* **What the task requires**: Copy out exactly the lines below that run from the one holding "thumb tip: (137, 79)" to the one holding "middle pip: (121, 133)", keeping both of those lines and no others.

* **Records from a data source**:
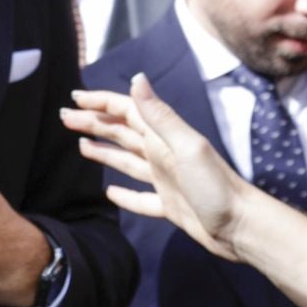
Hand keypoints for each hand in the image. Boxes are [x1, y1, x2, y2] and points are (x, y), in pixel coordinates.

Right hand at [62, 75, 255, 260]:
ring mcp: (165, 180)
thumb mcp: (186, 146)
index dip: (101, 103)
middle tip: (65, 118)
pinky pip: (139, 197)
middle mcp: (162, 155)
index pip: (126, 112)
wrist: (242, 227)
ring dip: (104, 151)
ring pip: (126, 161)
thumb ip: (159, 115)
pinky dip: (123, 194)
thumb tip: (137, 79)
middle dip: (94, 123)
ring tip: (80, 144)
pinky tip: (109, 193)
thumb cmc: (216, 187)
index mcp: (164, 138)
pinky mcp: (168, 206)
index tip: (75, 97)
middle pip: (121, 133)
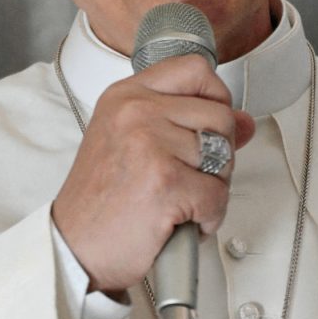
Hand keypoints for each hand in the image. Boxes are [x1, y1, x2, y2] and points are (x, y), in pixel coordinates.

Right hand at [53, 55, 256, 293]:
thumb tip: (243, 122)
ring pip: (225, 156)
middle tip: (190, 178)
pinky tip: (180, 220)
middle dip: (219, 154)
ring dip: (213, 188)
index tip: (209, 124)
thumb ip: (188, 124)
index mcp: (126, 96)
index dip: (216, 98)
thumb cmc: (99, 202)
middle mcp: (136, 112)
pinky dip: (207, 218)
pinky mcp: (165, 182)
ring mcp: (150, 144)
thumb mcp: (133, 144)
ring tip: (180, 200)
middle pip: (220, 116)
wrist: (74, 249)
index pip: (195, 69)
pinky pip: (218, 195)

==

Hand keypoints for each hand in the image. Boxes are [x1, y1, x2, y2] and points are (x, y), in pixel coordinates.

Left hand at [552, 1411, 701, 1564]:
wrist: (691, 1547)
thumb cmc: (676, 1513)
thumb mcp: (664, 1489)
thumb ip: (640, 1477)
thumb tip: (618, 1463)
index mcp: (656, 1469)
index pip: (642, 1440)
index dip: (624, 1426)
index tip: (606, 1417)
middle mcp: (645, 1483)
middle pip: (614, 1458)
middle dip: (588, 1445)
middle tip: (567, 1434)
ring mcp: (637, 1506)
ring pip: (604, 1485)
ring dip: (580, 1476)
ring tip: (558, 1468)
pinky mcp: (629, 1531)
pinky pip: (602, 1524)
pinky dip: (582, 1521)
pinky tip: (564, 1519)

==

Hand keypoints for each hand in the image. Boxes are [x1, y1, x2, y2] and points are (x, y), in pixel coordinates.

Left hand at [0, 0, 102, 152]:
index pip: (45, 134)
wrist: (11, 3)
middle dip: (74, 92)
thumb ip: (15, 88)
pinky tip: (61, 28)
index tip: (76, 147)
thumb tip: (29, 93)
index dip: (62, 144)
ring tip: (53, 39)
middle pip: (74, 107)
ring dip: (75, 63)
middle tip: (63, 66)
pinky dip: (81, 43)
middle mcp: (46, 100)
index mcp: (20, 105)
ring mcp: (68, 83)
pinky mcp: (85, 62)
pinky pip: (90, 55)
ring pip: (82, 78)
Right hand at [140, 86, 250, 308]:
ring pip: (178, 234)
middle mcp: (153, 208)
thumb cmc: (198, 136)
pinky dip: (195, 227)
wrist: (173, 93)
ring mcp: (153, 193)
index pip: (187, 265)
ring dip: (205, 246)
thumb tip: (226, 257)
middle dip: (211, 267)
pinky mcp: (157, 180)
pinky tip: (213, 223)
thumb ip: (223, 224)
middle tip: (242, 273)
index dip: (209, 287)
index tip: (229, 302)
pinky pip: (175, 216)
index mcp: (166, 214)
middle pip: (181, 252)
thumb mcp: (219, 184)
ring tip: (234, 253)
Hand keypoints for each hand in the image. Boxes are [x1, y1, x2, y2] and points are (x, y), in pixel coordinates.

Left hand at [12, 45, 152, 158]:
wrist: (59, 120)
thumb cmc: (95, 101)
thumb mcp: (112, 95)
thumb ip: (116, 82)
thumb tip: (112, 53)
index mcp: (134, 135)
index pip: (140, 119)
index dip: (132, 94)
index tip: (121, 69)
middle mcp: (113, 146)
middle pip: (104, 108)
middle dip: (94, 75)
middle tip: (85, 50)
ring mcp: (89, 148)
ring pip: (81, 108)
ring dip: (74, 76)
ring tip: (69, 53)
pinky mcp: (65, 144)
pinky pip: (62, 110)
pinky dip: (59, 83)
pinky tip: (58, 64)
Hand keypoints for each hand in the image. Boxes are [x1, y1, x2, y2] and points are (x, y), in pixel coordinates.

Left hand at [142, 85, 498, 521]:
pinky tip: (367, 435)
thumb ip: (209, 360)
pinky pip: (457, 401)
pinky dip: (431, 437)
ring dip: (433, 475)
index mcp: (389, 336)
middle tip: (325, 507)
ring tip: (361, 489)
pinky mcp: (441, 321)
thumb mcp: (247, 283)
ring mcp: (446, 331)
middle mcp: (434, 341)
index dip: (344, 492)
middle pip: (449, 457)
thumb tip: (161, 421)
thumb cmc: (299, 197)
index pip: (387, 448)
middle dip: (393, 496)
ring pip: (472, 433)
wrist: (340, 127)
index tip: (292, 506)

* **Task result**:
thumb tip: (137, 79)
middle dip: (94, 123)
ring tip: (80, 144)
pinky tip: (109, 193)
thumb cmc: (216, 187)
index mcp: (164, 138)
pinky mcp: (168, 206)
index tip: (75, 97)
middle pip: (121, 133)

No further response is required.